[Work item]:
An exact copy of the data is needed, one that excludes all pictures.

[Given data]:
######
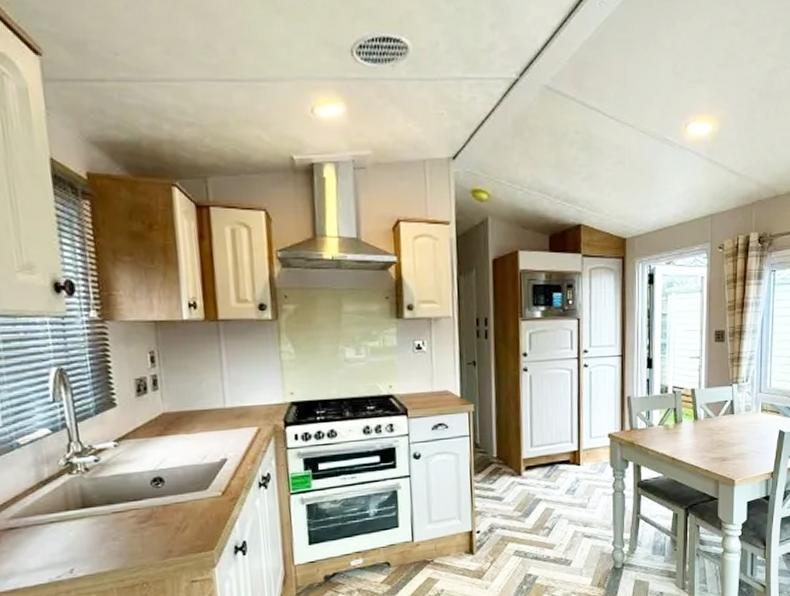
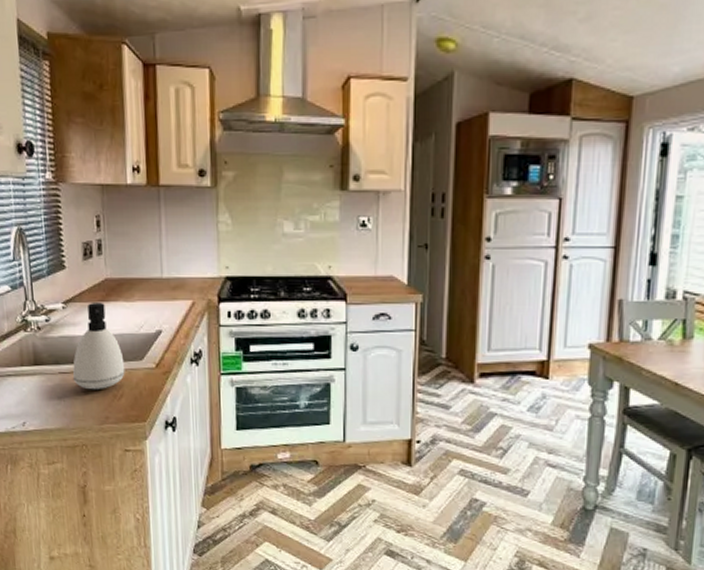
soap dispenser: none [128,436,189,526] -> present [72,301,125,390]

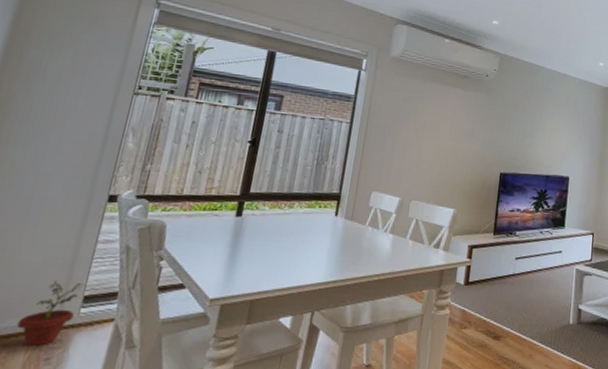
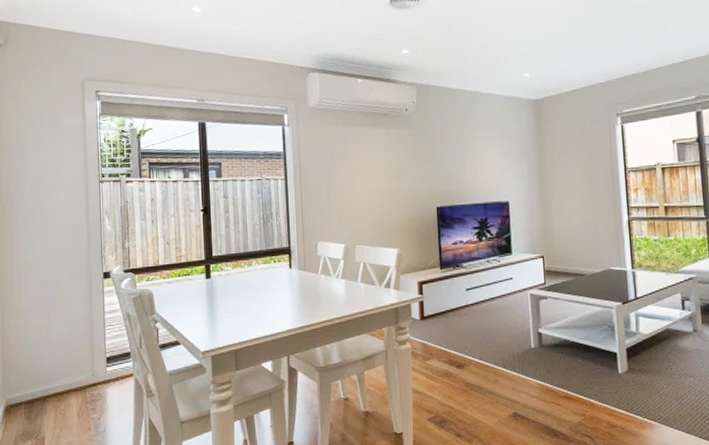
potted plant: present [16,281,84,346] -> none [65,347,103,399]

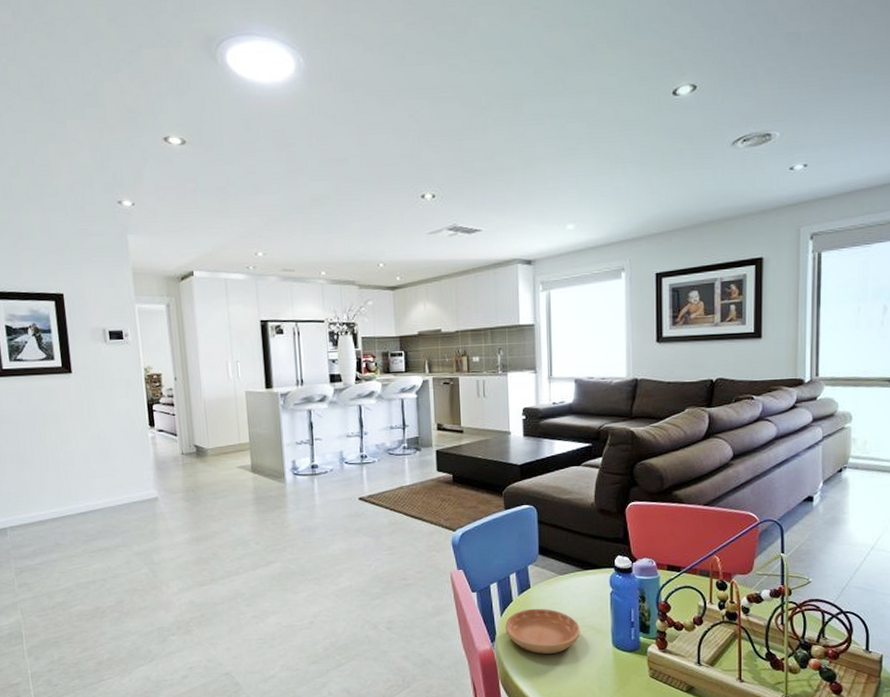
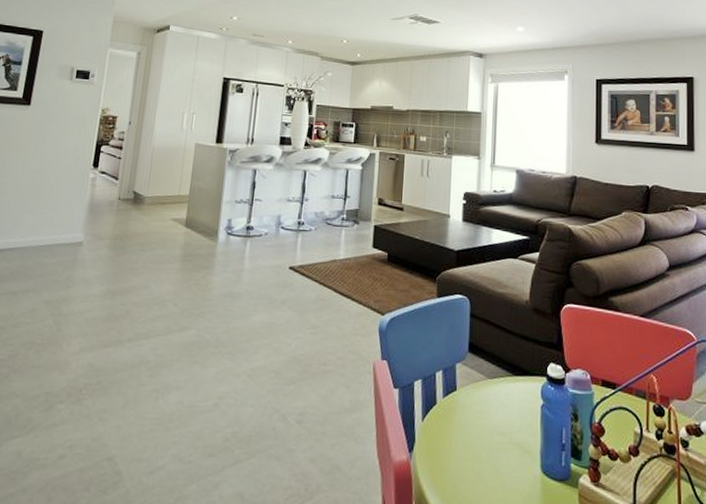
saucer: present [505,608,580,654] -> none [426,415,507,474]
######
[Written response]:
soap dispenser: none [128,436,189,526] -> present [72,301,125,390]

potted plant: present [16,281,84,346] -> none [65,347,103,399]

saucer: present [505,608,580,654] -> none [426,415,507,474]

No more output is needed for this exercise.